* [Document text]
------------

By Paul Heiple
This year, 2015, the turkeys (Meleagris gallopavo) have arrived in Edgewood. This is no surprise to most people since they are large birds that often gather in open areas and have been seen by most frequent visitors. But what does it mean for Edgewood, and what can we expect?
The first item that everyone wants to know: is it a native bird? The birds we are seeing are not native to California. They were successfully introduced for hunters by the California Department of Fish and Game (Fish and Game; now, Fish and Wildlife) over a long period of time and with great effort. The first introduction was on Santa Cruz Island in 1877 by private ranchers (just what the island vegetation needed after goat introductions!). Fish and Game started releasing turkeys in 1908, in the San Bernardino Mountains. Releases of captive-raised stock occurred from then until 1951. About 4600 birds were released during this period with no known success. In 1959, the program started again, but this time wild-caught birds from the Rio Grande area of Texas were released. From 1959 to 1988, 2924 birds were released. Releases continued from 1989 to 1999 with species that could establish themselves at higher elevations. A 2004 report stated an estimated total of 242,000 turkeys spread over 29,168 square miles of California.

------------

* [Data shown]
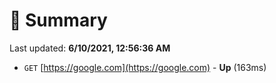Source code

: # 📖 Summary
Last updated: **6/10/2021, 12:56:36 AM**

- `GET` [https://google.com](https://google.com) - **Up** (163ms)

------------

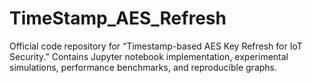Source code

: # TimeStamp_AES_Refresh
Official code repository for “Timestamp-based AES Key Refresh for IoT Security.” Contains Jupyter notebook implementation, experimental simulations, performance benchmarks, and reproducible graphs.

------------

* [What the exercise asks] Please carry on the article about turkeys arriving in Edgewood, writing the next part after its last sentence. The rows are separate material, unrelated to the article on turkeys in Edgewood.

* [Exercise response]
In the past, California did have a species of turkey, Meleagris californica. This animal’s fossils are found in southern California, and most of them come from the tar pits at Rancho La Brea. The birds went extinct 11,000 years ago, about the same time that all the large mammals went extinct. The reason is not known, probably because humans were the cause and our species does not like to admit that we do such things. The California turkey was most closely related to M. gallopavo, compared to any other species, so the Fish and Wildlife releases are of this most closely related turkey. We will never know what different behaviors the extinct species had nor how it fit into the ecosystem, which was very different from the ecosystem we have now. We therefore cannot say whether the introduced birds will be a perfect fit to replace the extinct bird.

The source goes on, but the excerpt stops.